J. Sep. Sci. 45, 3800-3810 (2022). HPTLC of favipiravir (1) and meropenem (2) in human plasma on silica gel with ethyl acetate - methanol - water - formic acid 50:40:15:3. Quantitative determination by absorbance measurement at 300 nm for (1) and (2). The hRF values for (1) and (2) were 34 and 10, respectively. Linearity was between 0.1 and 20 µg/mL for (1) and 10 and 60 µg/mL for (2). Inter-day and intra-day precisions were below 5 % (n=3). The LOQ were 0.1 and 10 µg/mL for (1) and (2), respectively. Mean recovery was 99.7 % for (1) and 98.0 % for (2).

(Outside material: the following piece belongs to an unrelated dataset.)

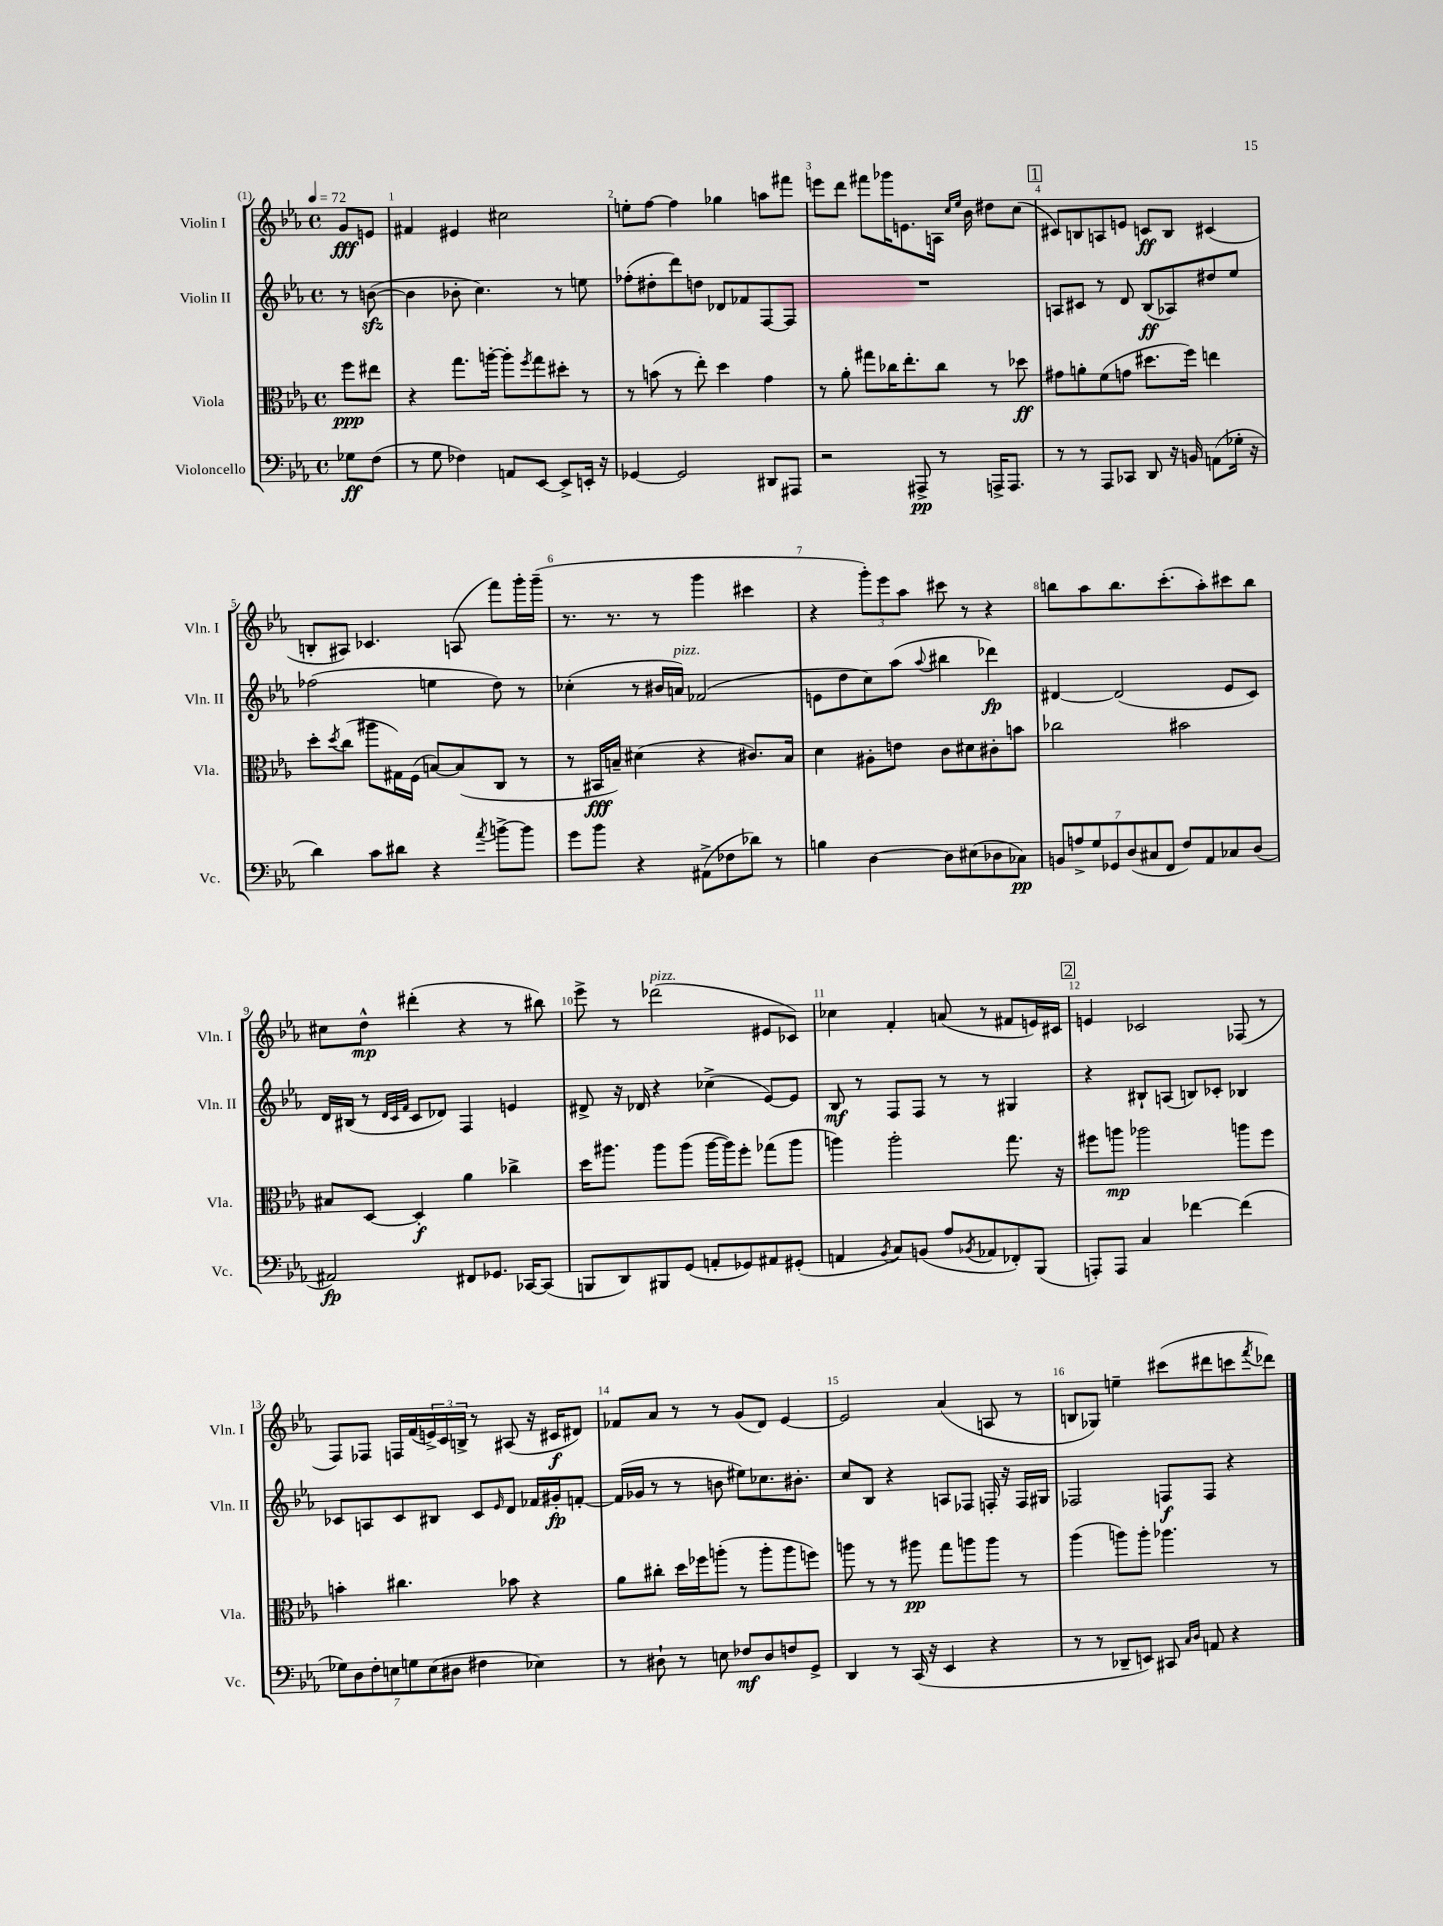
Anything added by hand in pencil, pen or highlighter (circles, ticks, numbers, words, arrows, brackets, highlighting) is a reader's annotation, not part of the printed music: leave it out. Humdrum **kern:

J. Sep. Sci. 45, 1616-1635 (2022). HPTLC of gallic acid (1), protocatechuic acid (2), vanillic acid (3), cinnamic acid (4), piperine (5), guggulsterone-E (6), and guggulsterone-Z (7) in Mahayograj Guggul on silica gel with toluene - ethyl acetate - formic acid 10:9:2 for (1) to (3) and toluene - acetone 9:1 for (4) to (7). Quantitative determination by absorbance measurement at 250 nm for (6) and (7), 280 nm for (1), (2), (3) and (4) and 343 nm for (5). The hRF values for (1) to (7) were 30, 41, 47, 15, 33, 41 and 45, respectively. Linearity was between 100 and 1000 µg/mL for (1), 5 and 60 µg/mL for (2), 10 and 80 µg/mL for (3), (4) and (7), 20 and 100 µg/mL for (5) and 40 and 120 µg/mL for (6). Inter-day and intra-day precisions were below 4 % (n=18). The LOD and LOQ were 4 and 14 µg/g for (1), 7 and 21 µg/g for (2), 24 and 72 µg/g for (3), 0.8 and 2.4 µg/g for (4), 12 and 35 µg/g for (5), 2 and 6 µg/g for (6) and 4 and 14 µg/g for (7), respectively. Recovery was between 86.6 and 102.0 % for (1) to (7).